● EXERCISE OBJECTIVE
Your answer should be the lines below from the one with "index dip: (836, 815)" to the one with "pinky mcp: (724, 912)", both included, given again exactly and with nothing added.

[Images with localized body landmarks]
^^^^

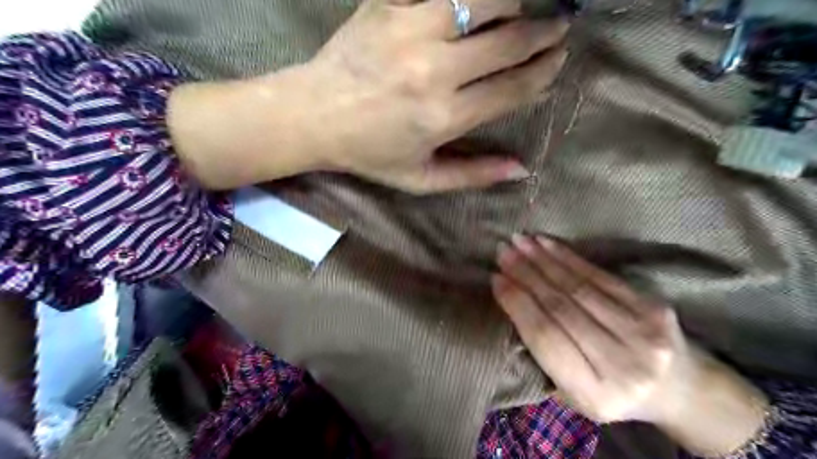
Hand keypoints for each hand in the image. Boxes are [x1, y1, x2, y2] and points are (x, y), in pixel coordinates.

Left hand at [310, 0, 569, 191]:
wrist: (313, 115)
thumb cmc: (369, 153)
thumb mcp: (420, 178)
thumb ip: (472, 175)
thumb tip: (522, 169)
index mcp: (444, 117)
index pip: (512, 89)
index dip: (542, 73)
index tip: (557, 62)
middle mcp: (434, 71)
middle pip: (508, 41)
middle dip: (542, 33)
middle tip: (558, 26)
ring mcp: (410, 30)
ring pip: (482, 0)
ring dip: (511, 2)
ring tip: (520, 9)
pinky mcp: (388, 4)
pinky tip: (476, 4)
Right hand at [494, 236, 770, 457]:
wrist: (680, 390)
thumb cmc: (614, 393)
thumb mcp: (574, 393)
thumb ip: (545, 356)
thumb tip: (514, 302)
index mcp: (594, 393)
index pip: (545, 337)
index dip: (518, 304)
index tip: (496, 279)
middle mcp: (621, 364)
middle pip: (561, 308)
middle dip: (526, 275)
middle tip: (503, 251)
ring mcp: (643, 333)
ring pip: (579, 287)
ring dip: (544, 260)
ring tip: (519, 241)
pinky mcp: (653, 308)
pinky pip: (601, 277)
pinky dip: (570, 258)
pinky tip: (548, 244)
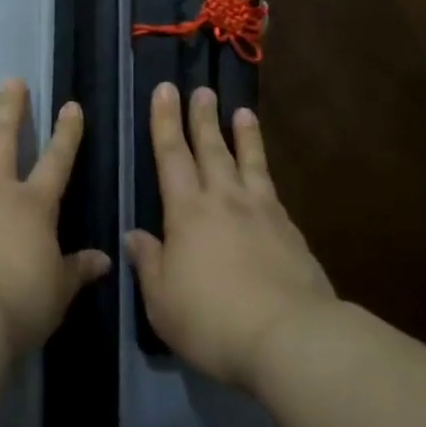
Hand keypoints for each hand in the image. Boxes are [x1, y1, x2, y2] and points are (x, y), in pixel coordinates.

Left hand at [0, 78, 111, 357]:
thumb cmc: (18, 303)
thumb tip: (104, 260)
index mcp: (32, 205)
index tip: (70, 106)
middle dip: (9, 109)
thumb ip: (76, 271)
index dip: (66, 133)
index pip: (56, 161)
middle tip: (9, 81)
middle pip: (2, 140)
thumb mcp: (58, 292)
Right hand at [127, 82, 335, 392]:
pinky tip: (264, 175)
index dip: (165, 122)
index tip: (164, 90)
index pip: (171, 156)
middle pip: (211, 149)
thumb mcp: (162, 301)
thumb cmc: (212, 320)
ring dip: (242, 135)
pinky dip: (265, 172)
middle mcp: (224, 200)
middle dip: (202, 117)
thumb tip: (135, 236)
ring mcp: (262, 213)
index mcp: (187, 212)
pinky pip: (272, 190)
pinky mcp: (290, 231)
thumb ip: (149, 263)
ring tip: (242, 111)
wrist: (290, 337)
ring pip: (248, 162)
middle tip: (200, 89)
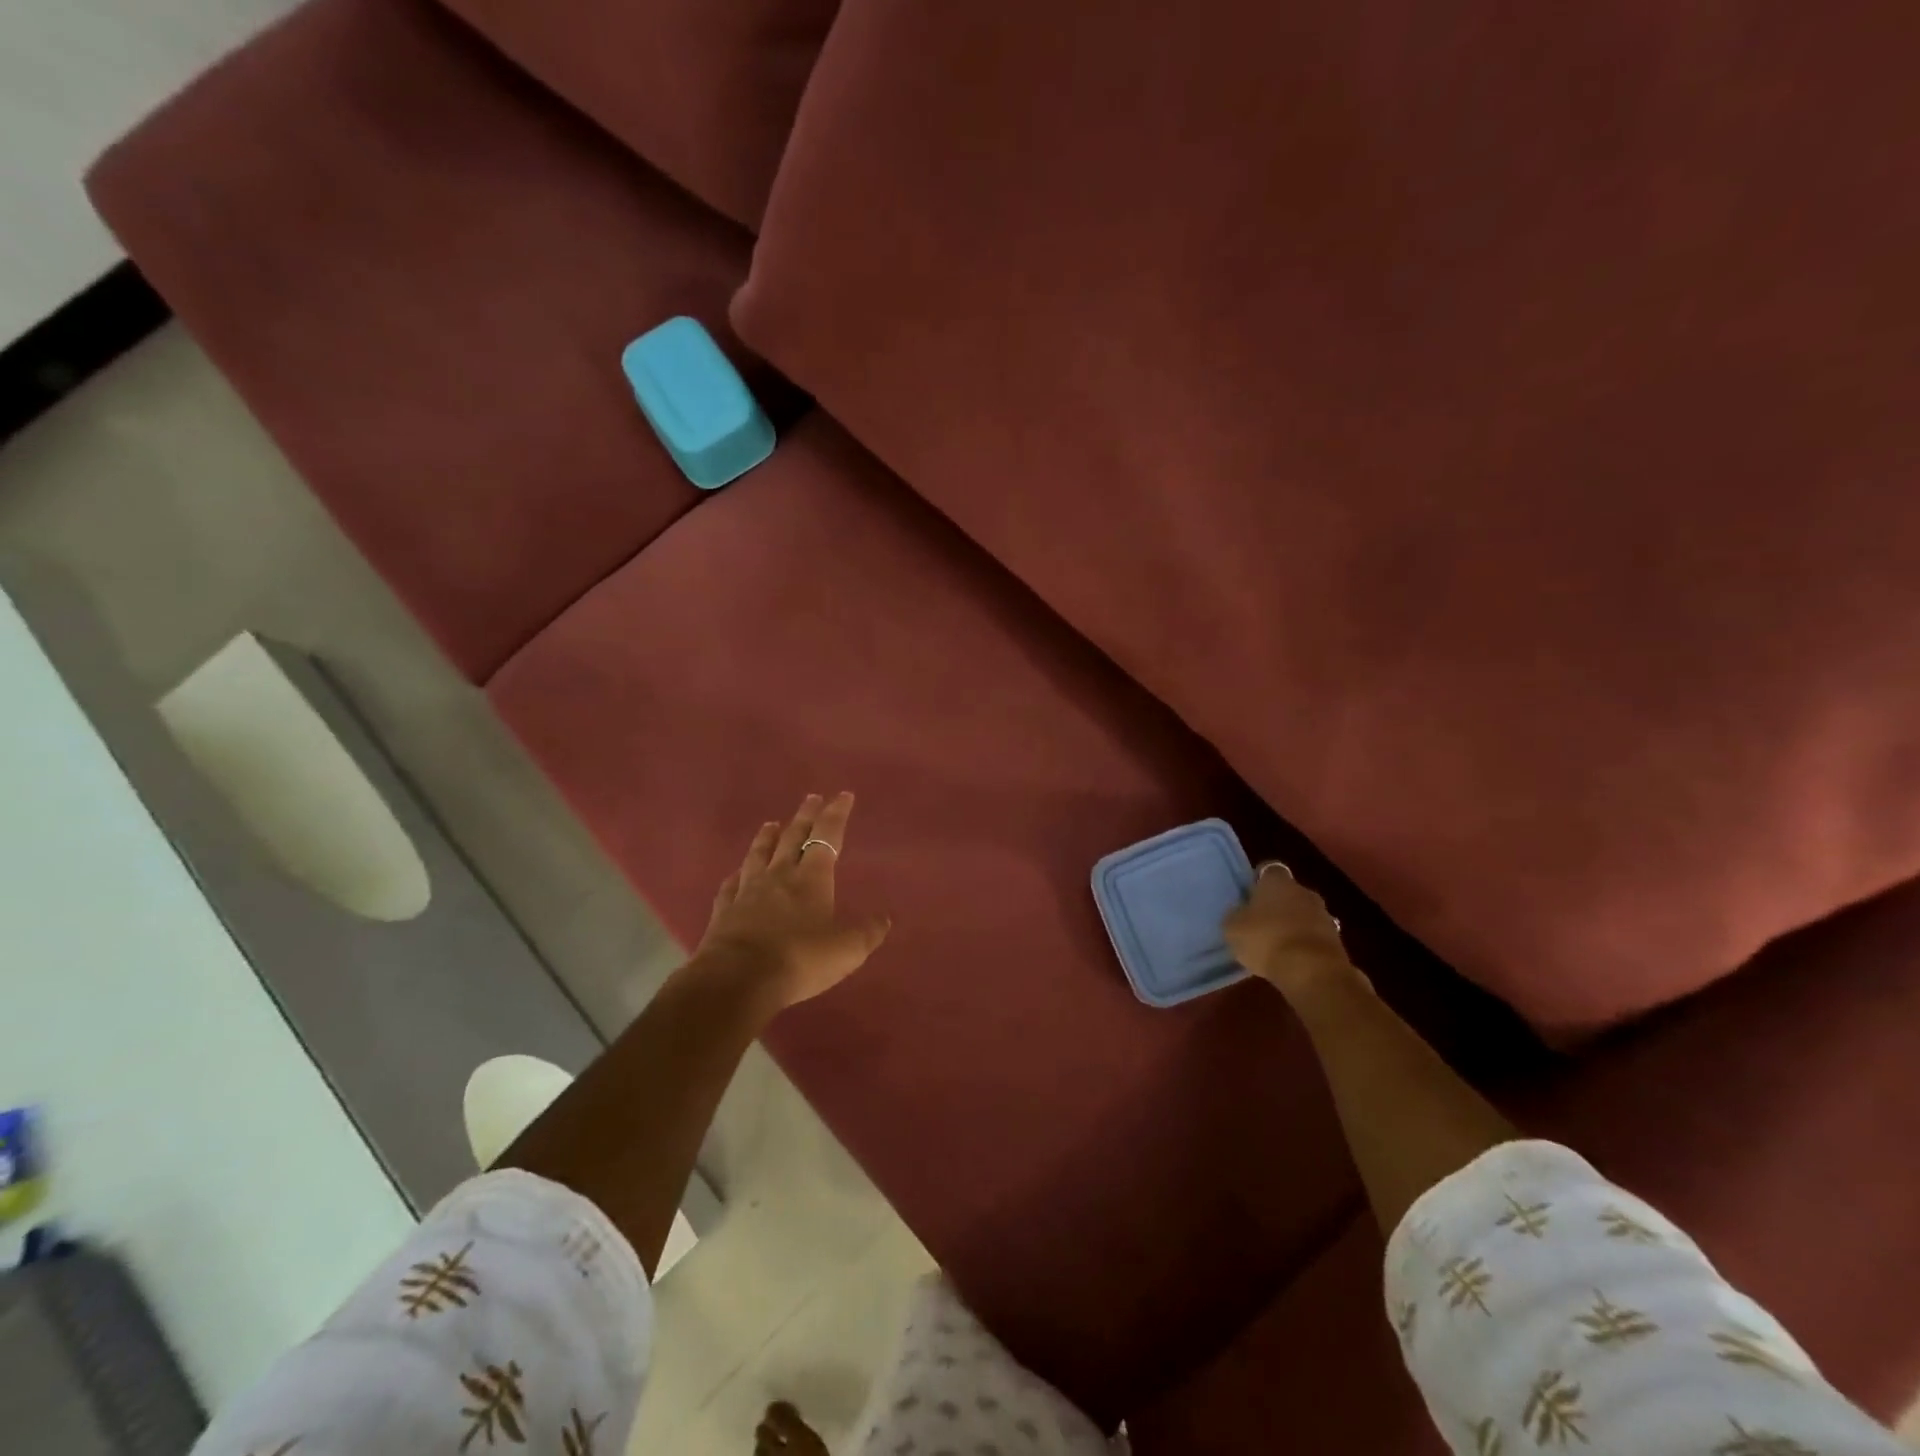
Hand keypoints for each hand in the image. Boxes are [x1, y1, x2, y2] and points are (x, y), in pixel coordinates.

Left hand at [694, 792, 891, 1010]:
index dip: (836, 815)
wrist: (737, 979)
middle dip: (805, 816)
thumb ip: (868, 932)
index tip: (843, 795)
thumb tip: (885, 918)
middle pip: (792, 838)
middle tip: (811, 798)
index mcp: (811, 878)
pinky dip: (736, 876)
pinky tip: (736, 874)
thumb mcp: (847, 949)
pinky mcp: (724, 912)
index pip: (827, 836)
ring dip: (767, 837)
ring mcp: (748, 892)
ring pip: (759, 855)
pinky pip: (731, 886)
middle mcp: (779, 876)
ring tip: (771, 824)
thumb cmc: (800, 958)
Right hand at [1224, 863, 1354, 1000]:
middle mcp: (1303, 891)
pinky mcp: (1337, 940)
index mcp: (1277, 881)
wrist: (1312, 971)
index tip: (1248, 897)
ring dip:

^^^^

● YOUR RESPONSE
index dip: (836, 815)
wrist: (737, 979)
middle dip: (805, 816)
thumb ip: (868, 932)
index tip: (843, 795)
thumb tip: (885, 918)
middle pip: (792, 838)
middle tip: (811, 798)
index mcp: (811, 878)
pinky dip: (736, 876)
pinky tip: (736, 874)
thumb mcp: (847, 949)
pinky mcp: (724, 912)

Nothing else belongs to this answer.